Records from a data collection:
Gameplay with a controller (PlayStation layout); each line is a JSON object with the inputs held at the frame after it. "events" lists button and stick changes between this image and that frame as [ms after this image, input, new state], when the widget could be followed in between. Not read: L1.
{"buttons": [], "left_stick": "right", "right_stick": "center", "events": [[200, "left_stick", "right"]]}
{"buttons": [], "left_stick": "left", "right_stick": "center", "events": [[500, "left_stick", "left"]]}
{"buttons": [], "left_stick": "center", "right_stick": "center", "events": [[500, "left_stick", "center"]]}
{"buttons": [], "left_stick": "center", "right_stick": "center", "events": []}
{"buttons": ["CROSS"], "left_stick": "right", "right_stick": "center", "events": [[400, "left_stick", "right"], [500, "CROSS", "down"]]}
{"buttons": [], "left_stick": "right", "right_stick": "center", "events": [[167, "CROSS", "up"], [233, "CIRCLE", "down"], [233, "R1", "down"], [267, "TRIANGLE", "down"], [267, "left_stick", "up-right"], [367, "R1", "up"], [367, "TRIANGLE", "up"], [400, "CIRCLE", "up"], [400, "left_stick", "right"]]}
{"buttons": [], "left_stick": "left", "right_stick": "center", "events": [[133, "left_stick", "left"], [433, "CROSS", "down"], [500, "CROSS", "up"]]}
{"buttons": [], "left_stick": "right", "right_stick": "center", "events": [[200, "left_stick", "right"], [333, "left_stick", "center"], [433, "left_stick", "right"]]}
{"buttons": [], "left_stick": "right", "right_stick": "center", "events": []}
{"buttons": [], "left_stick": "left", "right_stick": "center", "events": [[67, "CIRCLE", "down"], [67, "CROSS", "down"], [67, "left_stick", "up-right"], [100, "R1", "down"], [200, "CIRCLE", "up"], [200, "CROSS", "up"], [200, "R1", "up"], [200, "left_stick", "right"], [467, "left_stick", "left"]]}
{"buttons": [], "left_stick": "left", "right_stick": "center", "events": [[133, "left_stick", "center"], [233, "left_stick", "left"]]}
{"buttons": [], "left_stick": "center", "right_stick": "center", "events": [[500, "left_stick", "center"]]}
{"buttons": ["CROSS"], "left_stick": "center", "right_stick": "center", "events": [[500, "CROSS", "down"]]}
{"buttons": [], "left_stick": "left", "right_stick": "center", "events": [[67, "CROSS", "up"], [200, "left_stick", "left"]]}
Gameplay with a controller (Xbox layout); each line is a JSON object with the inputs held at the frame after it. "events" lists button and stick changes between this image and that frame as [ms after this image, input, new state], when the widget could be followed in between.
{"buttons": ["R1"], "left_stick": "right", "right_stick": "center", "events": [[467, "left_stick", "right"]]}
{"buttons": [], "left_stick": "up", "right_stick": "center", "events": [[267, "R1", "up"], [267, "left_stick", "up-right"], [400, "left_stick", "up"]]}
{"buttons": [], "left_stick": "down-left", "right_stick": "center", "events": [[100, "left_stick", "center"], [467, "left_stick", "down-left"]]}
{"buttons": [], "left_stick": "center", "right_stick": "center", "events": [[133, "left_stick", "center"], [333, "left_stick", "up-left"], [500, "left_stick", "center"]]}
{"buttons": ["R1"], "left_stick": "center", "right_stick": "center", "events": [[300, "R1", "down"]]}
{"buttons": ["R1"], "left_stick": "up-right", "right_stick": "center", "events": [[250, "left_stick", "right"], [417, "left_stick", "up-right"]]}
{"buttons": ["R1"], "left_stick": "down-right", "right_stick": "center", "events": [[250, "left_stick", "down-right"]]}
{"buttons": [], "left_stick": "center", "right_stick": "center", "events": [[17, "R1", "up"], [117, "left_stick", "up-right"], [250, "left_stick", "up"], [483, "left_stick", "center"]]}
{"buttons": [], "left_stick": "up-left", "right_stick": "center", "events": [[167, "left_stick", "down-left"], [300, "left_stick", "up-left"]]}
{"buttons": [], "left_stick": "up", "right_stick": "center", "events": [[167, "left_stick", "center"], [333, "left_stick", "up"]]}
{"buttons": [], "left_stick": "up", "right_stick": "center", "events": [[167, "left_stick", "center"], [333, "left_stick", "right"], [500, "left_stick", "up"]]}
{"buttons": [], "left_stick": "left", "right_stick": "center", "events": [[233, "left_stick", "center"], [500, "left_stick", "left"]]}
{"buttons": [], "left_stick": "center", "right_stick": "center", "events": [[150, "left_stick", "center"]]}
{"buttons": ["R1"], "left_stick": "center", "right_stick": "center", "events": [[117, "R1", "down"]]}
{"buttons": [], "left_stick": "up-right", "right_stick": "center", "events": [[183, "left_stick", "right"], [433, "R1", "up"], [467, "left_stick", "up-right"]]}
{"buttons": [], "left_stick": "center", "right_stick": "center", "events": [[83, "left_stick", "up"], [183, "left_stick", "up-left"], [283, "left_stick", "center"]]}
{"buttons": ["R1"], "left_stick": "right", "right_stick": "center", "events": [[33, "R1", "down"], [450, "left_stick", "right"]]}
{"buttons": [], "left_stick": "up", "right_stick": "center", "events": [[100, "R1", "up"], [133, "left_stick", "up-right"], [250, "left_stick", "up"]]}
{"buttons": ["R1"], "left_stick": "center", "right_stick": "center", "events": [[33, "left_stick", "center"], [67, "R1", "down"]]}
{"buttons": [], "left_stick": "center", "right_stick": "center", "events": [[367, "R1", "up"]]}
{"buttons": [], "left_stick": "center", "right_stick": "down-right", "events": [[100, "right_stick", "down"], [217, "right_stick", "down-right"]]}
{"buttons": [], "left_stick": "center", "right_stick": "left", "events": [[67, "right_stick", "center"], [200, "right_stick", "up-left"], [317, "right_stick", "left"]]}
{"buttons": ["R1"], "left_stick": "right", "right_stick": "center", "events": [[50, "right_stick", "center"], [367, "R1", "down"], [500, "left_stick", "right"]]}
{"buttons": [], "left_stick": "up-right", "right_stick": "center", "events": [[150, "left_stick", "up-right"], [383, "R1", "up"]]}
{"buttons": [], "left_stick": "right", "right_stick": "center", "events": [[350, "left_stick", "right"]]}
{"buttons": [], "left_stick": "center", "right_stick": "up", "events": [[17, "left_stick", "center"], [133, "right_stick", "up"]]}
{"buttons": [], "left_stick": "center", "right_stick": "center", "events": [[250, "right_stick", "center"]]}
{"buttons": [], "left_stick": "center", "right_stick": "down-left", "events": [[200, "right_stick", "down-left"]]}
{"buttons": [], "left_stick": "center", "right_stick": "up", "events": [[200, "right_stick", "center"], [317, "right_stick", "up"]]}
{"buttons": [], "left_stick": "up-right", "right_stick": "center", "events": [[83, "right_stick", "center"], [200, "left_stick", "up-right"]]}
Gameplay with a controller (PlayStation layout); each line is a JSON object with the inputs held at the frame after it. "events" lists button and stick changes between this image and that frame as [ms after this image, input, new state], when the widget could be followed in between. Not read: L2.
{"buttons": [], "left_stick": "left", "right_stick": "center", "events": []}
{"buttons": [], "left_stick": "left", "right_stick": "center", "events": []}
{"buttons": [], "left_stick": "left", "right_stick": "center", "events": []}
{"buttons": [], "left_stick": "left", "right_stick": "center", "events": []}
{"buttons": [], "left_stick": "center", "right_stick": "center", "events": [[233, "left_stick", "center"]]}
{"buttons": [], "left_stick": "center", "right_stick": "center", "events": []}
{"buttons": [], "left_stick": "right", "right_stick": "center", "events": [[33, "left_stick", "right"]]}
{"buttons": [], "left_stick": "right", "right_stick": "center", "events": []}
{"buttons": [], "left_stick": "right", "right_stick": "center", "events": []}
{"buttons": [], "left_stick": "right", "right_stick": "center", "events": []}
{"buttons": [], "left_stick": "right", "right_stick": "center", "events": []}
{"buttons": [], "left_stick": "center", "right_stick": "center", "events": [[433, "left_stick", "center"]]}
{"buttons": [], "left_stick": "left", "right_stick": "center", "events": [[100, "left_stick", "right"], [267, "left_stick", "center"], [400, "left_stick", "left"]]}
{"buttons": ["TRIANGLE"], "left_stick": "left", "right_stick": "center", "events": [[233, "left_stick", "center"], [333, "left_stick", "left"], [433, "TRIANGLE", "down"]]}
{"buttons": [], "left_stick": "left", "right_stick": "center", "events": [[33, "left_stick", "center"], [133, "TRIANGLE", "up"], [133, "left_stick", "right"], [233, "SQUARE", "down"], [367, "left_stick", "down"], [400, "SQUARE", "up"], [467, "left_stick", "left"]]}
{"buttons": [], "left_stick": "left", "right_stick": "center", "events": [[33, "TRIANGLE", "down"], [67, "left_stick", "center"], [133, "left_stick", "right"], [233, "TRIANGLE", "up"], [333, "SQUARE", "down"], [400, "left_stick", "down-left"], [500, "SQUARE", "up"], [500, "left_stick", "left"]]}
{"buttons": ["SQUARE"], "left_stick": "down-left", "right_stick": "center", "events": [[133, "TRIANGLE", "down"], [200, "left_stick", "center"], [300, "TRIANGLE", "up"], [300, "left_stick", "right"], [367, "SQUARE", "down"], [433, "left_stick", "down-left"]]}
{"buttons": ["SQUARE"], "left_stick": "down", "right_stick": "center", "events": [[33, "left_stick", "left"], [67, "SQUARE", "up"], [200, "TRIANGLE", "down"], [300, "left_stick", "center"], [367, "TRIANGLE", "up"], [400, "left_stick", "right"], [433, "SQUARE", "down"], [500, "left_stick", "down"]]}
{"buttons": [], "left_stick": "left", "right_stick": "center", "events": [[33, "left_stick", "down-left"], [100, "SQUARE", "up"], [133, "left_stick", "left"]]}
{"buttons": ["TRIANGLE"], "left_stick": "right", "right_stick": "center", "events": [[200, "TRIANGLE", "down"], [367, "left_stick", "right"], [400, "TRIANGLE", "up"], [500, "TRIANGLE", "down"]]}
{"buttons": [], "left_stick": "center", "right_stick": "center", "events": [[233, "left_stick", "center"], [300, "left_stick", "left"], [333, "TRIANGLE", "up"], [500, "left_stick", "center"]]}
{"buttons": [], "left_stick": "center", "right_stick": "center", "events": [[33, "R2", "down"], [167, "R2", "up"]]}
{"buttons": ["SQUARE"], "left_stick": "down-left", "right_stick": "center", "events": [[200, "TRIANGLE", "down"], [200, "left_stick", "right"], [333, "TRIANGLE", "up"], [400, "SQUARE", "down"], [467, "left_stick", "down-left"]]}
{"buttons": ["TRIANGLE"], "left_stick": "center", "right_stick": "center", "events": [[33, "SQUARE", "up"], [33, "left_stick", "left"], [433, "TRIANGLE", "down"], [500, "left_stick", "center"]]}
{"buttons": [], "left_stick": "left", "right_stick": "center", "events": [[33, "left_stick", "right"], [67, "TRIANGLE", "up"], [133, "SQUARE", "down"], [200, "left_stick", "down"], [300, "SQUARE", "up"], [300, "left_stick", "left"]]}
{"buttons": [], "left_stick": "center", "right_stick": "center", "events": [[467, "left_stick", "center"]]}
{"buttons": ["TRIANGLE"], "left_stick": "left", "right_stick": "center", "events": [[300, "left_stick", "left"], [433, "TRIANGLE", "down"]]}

● **Exercise prompt**: The records are given above. Copy each line in them that holds "followed".

● **Exercise output**:
Gameplay with a controller (PlayStation layout); each line is a JSON object with the inputs held at the frame after it. "events" lists button and stick changes between this image and that frame as [ms after this image, input, new state], when the widget could be followed in between. Not read: L1.
Gameplay with a controller (Xbox layout); each line is a JSON object with the inputs held at the frame after it. "events" lists button and stick changes between this image and that frame as [ms after this image, input, new state], when the widget could be followed in between.
Gameplay with a controller (PlayStation layout); each line is a JSON object with the inputs held at the frame after it. "events" lists button and stick changes between this image and that frame as [ms after this image, input, new state], when the widget could be followed in between. Not read: L2.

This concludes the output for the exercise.